Alguns minutos depois das 15 horas, numa tarde de sábado, o segundo evento de poesia na rua dinamizado pelo Colectivo Sisifus começa no Parque do Avião, em Leiria, com versos da autoria de José Vaz, lidos por Catarina Pedrosa, em homenagem ao antigo presidente do Rancho da Região de Leiria, que morreu em 2021.
A seguir, o microfone fica aberto e o primeiro a chegar-se à frente é Tiago Gaspar, outro dos membros do grupo. Do rio para terra espreita uma garça empoleirada num braço de árvore, mais adiante alguém desafia as leis da física em cima de uma tábua de skate, no Polis as caminhadas e corridas de fim-de-semana ocupam o percurso. Há um estendal com folhas A4 de onde o autor recolhe o poema “Três cabeças”, que escreveu numa cama de hospital, a convalescer da infecção Covid-19 que o deixou entre a vida e a morte.

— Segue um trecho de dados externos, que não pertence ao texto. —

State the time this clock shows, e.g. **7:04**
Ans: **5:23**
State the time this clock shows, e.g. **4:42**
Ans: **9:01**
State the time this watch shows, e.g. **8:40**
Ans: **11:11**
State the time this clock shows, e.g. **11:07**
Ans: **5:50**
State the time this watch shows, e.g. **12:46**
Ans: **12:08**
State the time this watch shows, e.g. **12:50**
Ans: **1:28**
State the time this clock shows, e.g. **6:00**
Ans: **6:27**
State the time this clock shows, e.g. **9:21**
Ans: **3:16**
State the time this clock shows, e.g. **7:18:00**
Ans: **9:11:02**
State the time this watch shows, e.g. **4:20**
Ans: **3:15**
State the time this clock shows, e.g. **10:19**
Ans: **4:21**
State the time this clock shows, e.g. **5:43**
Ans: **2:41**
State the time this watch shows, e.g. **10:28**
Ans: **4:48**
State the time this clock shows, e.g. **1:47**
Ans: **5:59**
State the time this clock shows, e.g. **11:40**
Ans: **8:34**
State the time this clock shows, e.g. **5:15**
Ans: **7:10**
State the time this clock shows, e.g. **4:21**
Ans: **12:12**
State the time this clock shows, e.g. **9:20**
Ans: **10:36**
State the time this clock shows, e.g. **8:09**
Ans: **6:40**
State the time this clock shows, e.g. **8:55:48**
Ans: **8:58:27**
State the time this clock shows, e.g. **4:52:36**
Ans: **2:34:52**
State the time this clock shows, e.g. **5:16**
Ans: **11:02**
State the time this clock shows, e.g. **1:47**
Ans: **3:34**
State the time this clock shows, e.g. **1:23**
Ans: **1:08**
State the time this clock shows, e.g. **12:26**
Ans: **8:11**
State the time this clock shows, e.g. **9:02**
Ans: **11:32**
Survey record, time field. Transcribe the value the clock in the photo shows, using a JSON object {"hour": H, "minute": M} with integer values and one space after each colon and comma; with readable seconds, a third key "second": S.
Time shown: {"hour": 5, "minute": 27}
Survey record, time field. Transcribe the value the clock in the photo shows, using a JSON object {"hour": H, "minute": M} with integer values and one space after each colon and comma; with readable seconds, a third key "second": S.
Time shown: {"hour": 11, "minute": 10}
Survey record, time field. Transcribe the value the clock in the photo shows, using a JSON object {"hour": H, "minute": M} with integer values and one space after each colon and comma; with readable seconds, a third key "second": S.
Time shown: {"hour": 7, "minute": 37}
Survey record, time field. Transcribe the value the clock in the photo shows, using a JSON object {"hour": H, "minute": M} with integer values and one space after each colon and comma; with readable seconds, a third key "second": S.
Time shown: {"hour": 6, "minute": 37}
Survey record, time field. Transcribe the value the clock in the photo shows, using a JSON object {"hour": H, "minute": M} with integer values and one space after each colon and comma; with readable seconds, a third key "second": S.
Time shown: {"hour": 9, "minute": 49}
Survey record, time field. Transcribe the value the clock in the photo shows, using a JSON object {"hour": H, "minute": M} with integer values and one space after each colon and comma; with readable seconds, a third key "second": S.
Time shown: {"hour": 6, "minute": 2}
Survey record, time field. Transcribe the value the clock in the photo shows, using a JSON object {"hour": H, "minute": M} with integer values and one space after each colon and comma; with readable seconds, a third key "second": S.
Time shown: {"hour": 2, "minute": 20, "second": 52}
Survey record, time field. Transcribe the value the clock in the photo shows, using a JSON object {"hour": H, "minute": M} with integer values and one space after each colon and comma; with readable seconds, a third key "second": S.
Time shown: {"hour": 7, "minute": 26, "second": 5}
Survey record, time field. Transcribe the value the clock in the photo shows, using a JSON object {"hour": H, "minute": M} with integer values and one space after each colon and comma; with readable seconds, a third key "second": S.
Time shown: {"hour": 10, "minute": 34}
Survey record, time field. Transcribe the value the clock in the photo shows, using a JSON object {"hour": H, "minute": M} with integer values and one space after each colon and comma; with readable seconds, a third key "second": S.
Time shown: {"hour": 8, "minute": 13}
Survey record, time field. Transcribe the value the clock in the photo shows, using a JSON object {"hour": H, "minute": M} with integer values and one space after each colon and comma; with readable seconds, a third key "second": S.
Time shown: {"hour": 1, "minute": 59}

Um texto “metafórico e simbólico, e até sentimental”, explica, antes de as estrofes iniciais escaparem da coluna de som instalada junto ao restaurante Beira Rio.
Num intervalo entre leituras, Tiago Gaspar fala ao JORNAL DE LEIRIA sobre a importância “de chegar às pessoas” e diz que “a espécie humana está cheia de expressão”, de “paixão”. Com 24 anos, natural de Leiria mas a estudar Filosofia em Coimbra, escreve desde a adolescência, tem já um livro de poemas publicado e está a preparar o próximo.
“Ter uma voz”
Também com obra publicada, Pedro Antunes, co-fundador do Colectivo Sisifus, lembra o poder universal da poesia com um exemplo retirado do festival Ronda, no ano passado, em que participou. “Uma senhora brasileira, de 80 anos, passou, achou piada, agarrou no microfone e disse um poema de Chico Buarque”. E outra, mais jovem, “um poema em italiano”.
Na origem do Colectivo Sisifus – e dos eventos de rua, iniciados em meados de Dezembro – está o propósito de “levar a poesia para um sítio em que toda a gente tenha acesso”, explica Ana Antunes. Mas não só. “Nós, poetas leirienses, conseguirmos ter uma voz, podermos expressar e divulgar os nossos trabalhos”. Ela desafiou Pedro Antunes e o quinteto de fundadores completou-se com Catarina Pedrosa, Fátima Cordeiro e Conceição Ferreira, a que se juntaram, mais tarde, Caroline Barros, Tiago Gaspar e Bruno Abgrund.
Evento em Fevereiro
Há gente a escrever – “mais do que podia imaginar”, realça Ana Antunes – e público: ao fim de algumas semanas, o grupo já tem convites para se apresentar na Marinha Grande e (noutro contexto) em Leiria. “Existe uma fome de mais poesia”. Ambicionam organizar “um evento na rua mensal” que funcione “como um lugar seguro” onde qualquer um “pode participar”, sempre com “microfone aberto” e sempre com poetas a lerem os poemas que escreveram.
“A palavra junta com a voz, com o corpo, engrandece, agiganta”, assinala a promotora, que espera publicar o primeiro livro “muito em breve”. Os Sisifus podem vir a editar uma colectânea, mas, por enquanto, focam-se na consolidação de uma iniciativa que consideram “palpável” e “humana”, a que pretendem somar outro ciclo de programação, “mais intimista”, a decorrer em sala, também uma vez por mês.
No trilho da tradição que em Leiria remonta, pelo menos, aos versos de D. Dinis, prometem voltar à rua já em Fevereiro e persistir, como quem empurra uma pedra até ao topo da montanha.